Below are some entries. Work out how many of their lines hold the word "pentru", and write that number alone.

→ **Data section**
* * * * *
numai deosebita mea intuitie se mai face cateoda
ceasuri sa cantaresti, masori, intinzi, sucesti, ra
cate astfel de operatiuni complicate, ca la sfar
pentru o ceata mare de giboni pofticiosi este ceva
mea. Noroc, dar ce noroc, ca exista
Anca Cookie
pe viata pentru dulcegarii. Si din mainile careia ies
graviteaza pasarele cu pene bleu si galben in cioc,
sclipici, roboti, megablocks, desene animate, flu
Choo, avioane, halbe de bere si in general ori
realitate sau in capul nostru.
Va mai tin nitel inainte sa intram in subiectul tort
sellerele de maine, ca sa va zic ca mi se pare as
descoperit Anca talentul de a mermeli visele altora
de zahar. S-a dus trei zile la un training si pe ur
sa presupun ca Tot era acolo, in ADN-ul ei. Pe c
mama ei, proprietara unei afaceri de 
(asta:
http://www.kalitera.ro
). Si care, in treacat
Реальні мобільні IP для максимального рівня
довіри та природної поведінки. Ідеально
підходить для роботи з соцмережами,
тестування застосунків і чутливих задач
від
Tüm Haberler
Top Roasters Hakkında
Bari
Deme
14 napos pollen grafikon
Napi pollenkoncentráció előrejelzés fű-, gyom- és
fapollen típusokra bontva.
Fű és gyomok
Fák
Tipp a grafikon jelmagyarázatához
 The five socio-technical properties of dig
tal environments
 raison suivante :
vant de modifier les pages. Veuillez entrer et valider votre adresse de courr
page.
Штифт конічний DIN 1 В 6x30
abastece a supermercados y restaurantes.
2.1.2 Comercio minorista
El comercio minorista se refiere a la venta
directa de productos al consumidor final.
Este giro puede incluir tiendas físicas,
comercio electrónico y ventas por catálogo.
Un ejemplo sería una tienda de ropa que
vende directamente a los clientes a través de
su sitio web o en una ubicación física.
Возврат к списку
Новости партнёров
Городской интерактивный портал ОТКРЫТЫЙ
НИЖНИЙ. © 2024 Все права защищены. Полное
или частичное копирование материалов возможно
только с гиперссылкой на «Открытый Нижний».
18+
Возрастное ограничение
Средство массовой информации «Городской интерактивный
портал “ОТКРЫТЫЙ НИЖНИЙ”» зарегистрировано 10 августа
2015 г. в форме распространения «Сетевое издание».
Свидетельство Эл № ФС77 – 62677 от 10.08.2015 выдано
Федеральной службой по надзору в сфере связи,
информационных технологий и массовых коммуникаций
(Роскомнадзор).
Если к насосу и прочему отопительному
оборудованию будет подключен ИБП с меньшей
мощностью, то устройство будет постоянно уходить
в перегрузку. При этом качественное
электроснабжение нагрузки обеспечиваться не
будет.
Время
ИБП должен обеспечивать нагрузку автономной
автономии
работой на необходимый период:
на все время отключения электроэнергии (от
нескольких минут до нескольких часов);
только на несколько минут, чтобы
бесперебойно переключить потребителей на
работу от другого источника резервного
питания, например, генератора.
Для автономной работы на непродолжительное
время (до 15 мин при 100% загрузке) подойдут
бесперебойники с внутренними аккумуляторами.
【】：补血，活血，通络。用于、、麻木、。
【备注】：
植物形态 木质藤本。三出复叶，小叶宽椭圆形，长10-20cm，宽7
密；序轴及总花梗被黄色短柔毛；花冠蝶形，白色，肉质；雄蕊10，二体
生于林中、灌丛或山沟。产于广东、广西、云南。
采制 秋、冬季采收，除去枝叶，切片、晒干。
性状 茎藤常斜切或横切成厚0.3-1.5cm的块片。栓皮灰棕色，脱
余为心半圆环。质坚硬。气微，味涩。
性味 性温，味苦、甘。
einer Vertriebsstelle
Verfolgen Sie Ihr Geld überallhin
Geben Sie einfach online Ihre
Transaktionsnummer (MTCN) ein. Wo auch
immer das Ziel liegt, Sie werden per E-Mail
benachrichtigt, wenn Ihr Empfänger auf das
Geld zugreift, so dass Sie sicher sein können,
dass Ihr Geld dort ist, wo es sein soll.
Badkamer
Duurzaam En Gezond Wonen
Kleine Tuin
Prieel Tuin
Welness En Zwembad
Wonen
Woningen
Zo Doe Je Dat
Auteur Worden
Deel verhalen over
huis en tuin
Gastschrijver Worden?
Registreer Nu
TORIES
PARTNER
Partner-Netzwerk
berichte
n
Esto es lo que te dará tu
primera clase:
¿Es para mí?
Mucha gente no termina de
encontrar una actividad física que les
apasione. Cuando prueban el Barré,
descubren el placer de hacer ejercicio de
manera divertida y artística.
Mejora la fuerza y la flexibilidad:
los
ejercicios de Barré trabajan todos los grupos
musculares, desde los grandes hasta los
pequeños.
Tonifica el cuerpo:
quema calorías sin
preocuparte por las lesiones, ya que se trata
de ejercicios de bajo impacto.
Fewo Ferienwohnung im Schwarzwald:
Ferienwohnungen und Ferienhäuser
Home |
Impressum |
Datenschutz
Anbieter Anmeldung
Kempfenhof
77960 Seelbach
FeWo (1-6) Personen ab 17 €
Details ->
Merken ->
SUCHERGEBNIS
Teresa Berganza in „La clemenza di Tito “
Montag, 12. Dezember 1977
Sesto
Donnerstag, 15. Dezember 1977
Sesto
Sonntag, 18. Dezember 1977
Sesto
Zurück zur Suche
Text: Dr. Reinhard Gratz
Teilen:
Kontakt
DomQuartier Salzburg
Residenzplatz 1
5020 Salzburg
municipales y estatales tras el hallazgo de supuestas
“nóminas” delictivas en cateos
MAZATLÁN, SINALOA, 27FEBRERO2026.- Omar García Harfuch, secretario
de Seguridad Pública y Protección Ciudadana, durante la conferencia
* * * * *
→ **Solution**
2